Imagine, if you will, the typical urban main-road. You know the sort. Its the main road of a market town that should be charming but isn't because all you can see and hear is cars. Or a city street with four lanes of drivers going nowhere fast but conspiring to make the route un-crossable. You eye up the first motorist, he doesn't give an inch, you keep walking to the quarter of a mile away crossing hoping that a gap will appear, but it doesn't. No matter how often you think you've made contact you can never see a way across all four lanes. Maybe you make a dash for it - only to get half way across and stand there terrified until a softer-hearted driver grudgingly lets you cross.
What stopped you from crossing? Are the drivers morally superiority so you're showing them deference? Do they have a greater right to get where they're going than you do? No, of course not - the dominance of motor vehicles in public space is only possible on one basis. The very real, ever present, and utterly terrifying threat of violence. You can't cross the road, even when the drivers gain nothing from stopping you, because the motorist can kill or maim you, and is not absolutely required by law not to do so. There isn't sufficient legal or moral pressure on the motorist to ensure the safety of pedestrians crossing the road such that we can step off the pavement. Drivers are bullying you not to cross.
Imagine the same road full of auto-cars. Intelligent, safe, auto-cars that are designed to spot pedestrians who want to cross, or who have entered the road space, and therefore to stop. Now imagine what the impact of that is in a crowded city centre. Come on, be honest, do you walk way up the road to the crossing point and back up to where you want to go or do you just step out and stop the traffic to get over? Keep your imagination fired up for a moment longer - now there's not just you looking to cross, there's a stream of people wanting to cross the constant, terrifying maelstrom of traffic. If that stream of people know that they each of them can stop the cars, don't they just do that? At their own leisure, when and where they choose? Of course they do.

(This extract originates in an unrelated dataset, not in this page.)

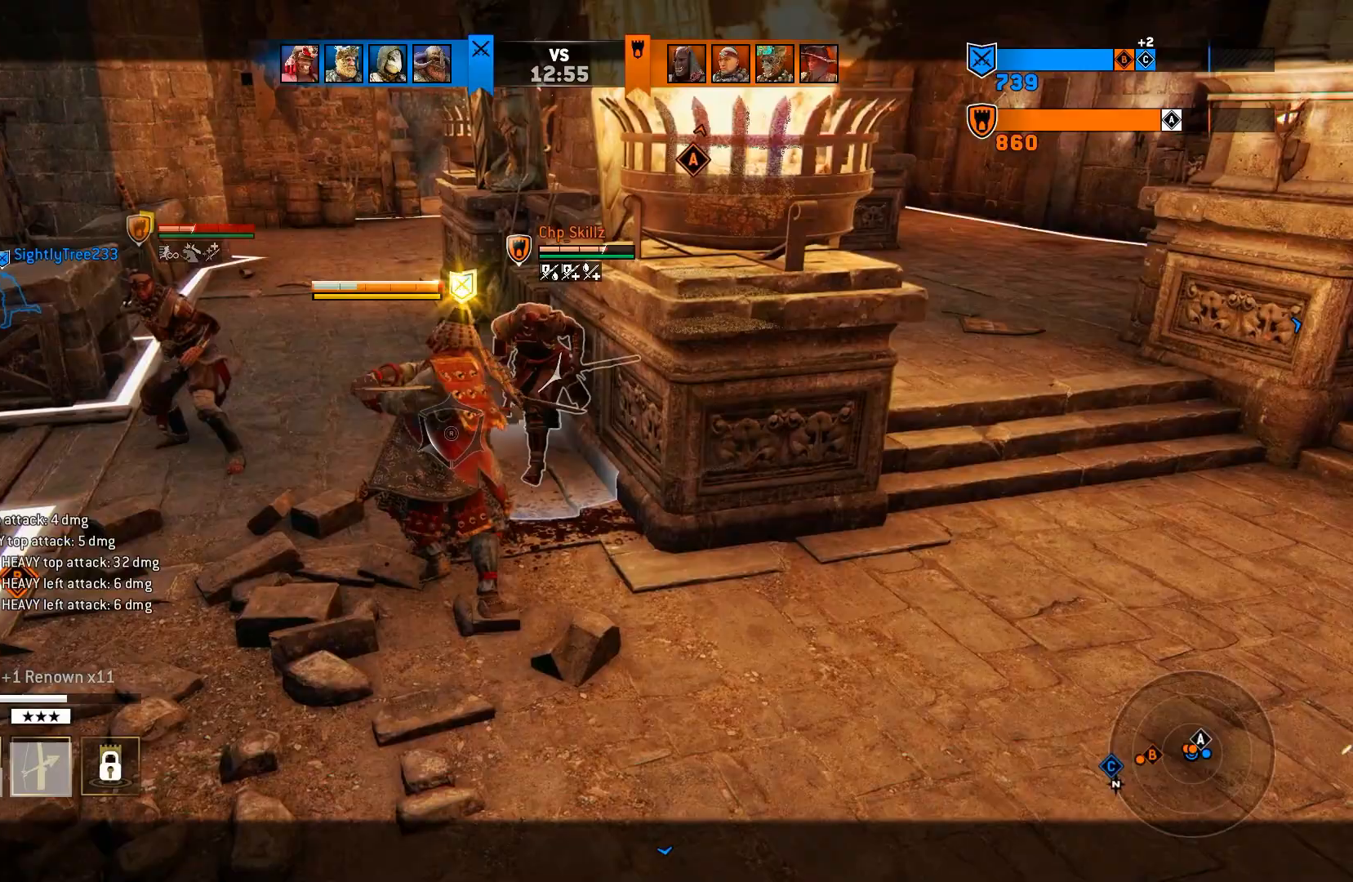
{"buttons": ["L2"], "left_stick": "up-left", "right_stick": "center", "events": []}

Can you now think what that'd be like in the car? Travel sick doesn't even begin to cover it. You'd get nowhere, you'd be forever stuck in the city centre at rush hour - and in those cities where the evening revelers merge into the homeward-bound commuters, you might be there all night.
Bluntly, the only way we'll be able to make auto-cars work is if we intentionally program them to risk killing people. If we don't give them the capacity to prioritise getting a passenger home over the safety of those outside the cars, they'll fail. They won't, and can't, work.
We already know that Mercedes Benz are designing cars that'll kill those outside the car if it saves the person inside the car. That is the only way this technology can work.
Be afraid. The autocalypse is coming. And its one where pedestrians come last.